⟨
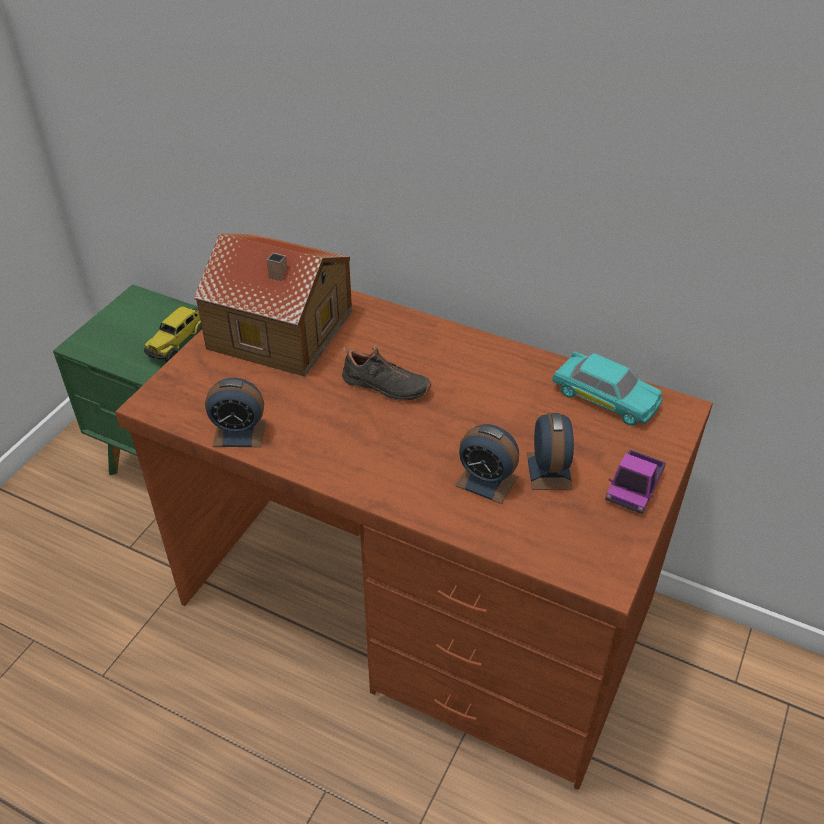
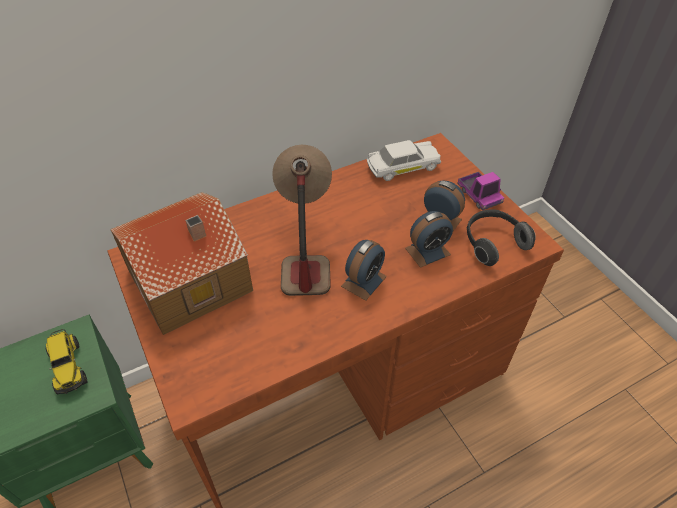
camera: 55 degrees left, 5 degrees up
(239, 433) = (276, 357): alarm clock -> alarm clock (364, 281)
(385, 387) = (305, 254): black shoe -> table lamp
(561, 536) = (493, 243): none -> headphones
(604, 398) = (403, 167): turquoise toy car -> white toy car

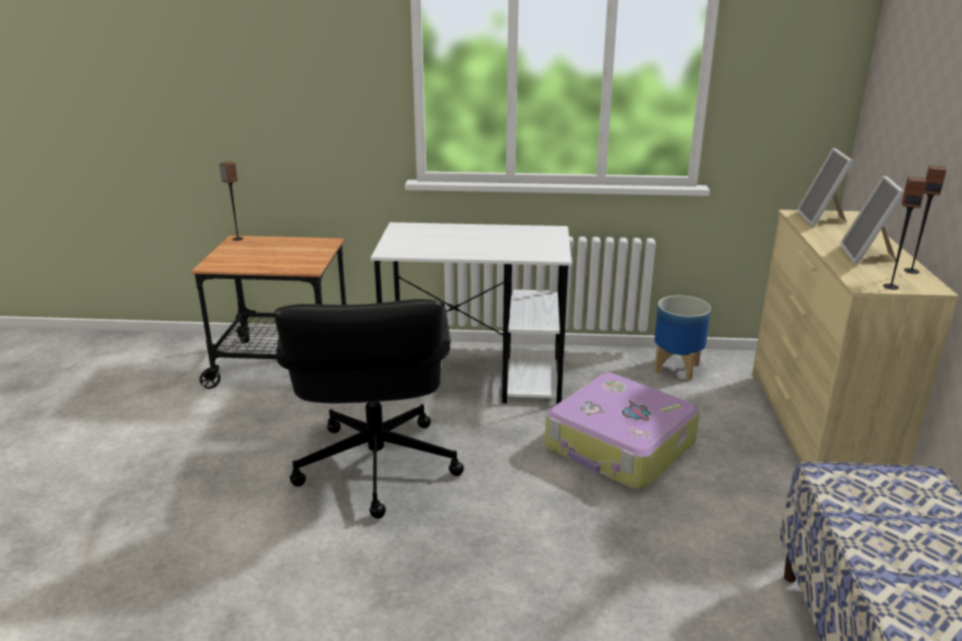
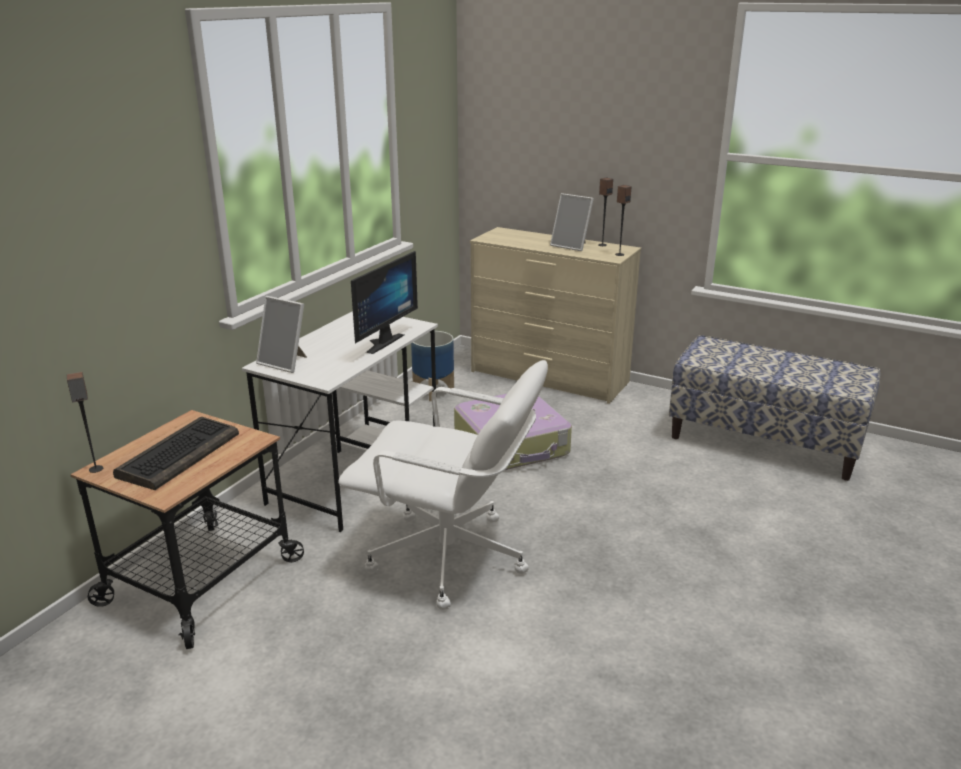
camera: 65 degrees left, 0 degrees up
(271, 253) = (179, 454): none -> keyboard
(376, 466) = (449, 559): black office chair -> white office chair
(493, 250) = (380, 342): none -> monitor
(821, 219) = (501, 237): picture frame -> picture frame (285, 363)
⟩
### Exercise directions
Repeat the listing verbatim. Skip the pictures.

### Exercise answer
camera: 55 degrees left, 5 degrees up
(239, 433) = (276, 357): alarm clock -> alarm clock (364, 281)
(385, 387) = (305, 254): black shoe -> table lamp
(561, 536) = (493, 243): none -> headphones
(604, 398) = (403, 167): turquoise toy car -> white toy car

camera: 65 degrees left, 0 degrees up
(271, 253) = (179, 454): none -> keyboard
(376, 466) = (449, 559): black office chair -> white office chair
(493, 250) = (380, 342): none -> monitor
(821, 219) = (501, 237): picture frame -> picture frame (285, 363)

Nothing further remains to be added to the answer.